Prison staff came to show him out: “They said, ‘Are you ready to go?’ I said yes. I was happy,” he said. “After so many years, it was going to be something different for me.” On his walk from the cell block to fresh air and freedom and family, he was ushered through a doorway, on the other side of which stood three men he’d never seen before: ICE officers. They handcuffed him and drove him in a van to a detention facility in Maine.
He spent 10 days in Maine, he said, before ICE put him on a plane bound for Texas, where he spent almost seven months in detention, before being ordered into a van that drove him, over three days and more than 1,000 miles, to Tabasco, Mexico, a place he’d never been before, and where he knew no one.

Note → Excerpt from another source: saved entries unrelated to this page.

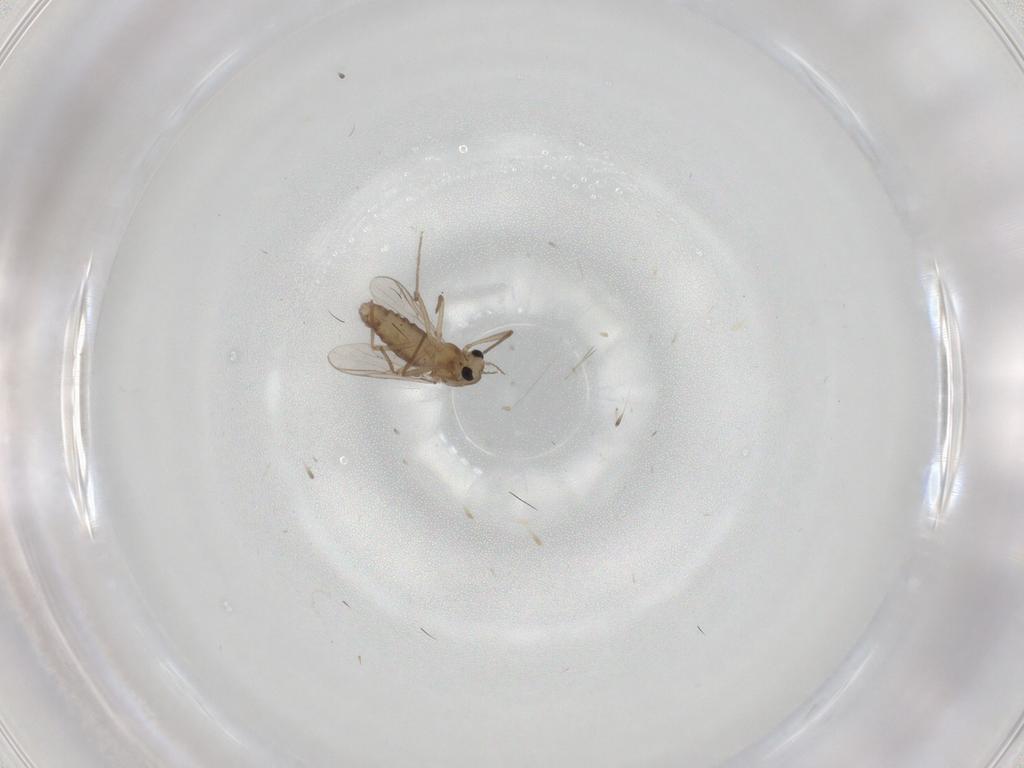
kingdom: Animalia
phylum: Arthropoda
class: Insecta
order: Diptera
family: Chironomidae
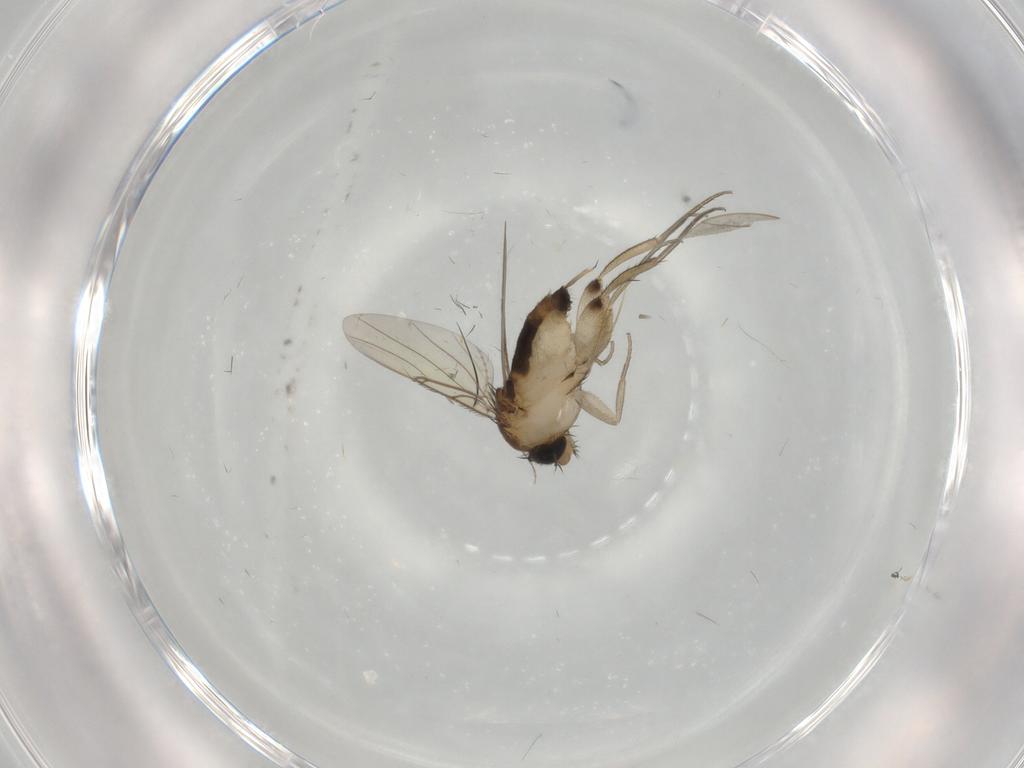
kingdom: Animalia
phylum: Arthropoda
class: Insecta
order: Diptera
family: Phoridae
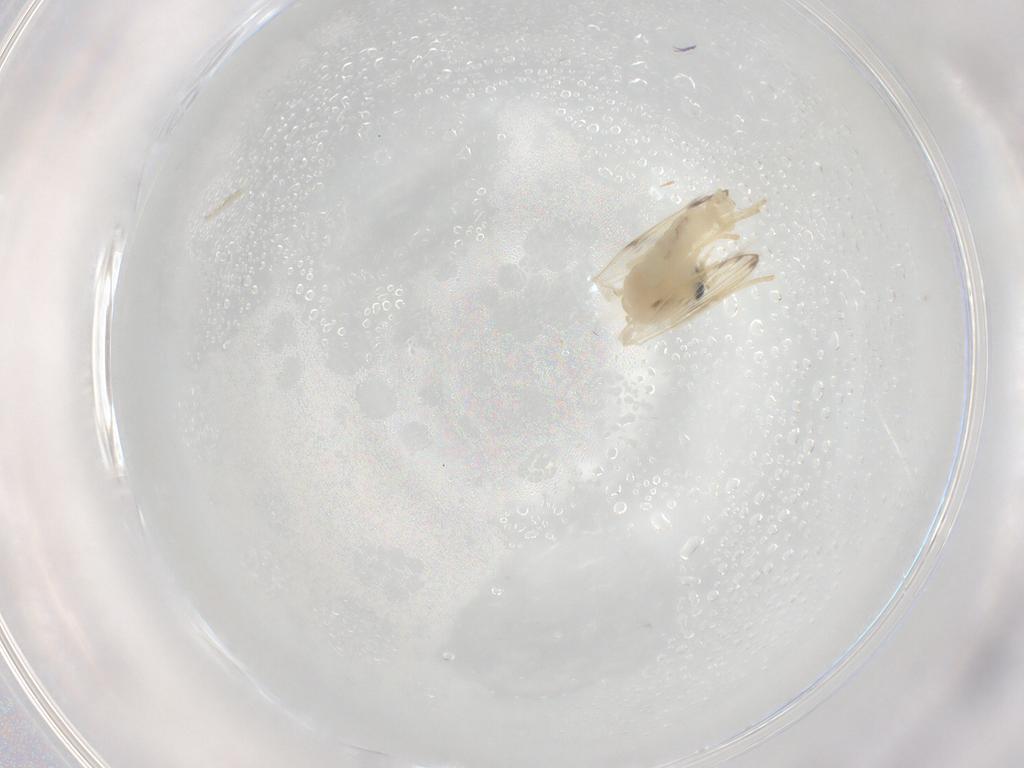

There, at last, he was released. He bought and ate his first mango in decades.
“I felt happy for my freedom, but sad—no family with me,” Perez said over the phone from Tabasco in late January. He had nowhere to go and knew nobody there, and so he spent his first two nights sleeping on a park bench. He woke up to stray dogs sniffing and barking at him; he hadn’t showered in a long time.
I normally wouldn’t print Perez’s full name, as many in his position are understandably nervous to draw attention to themselves and risk retribution by the government. But he told me he wants his name and story published, and that he wants to advocate for other immigrants still behind bars in Massachusetts. “I’ve lost everything. I’m old. I don’t want to be hiding anything,” he said. “So I speak up. If I die, I die.”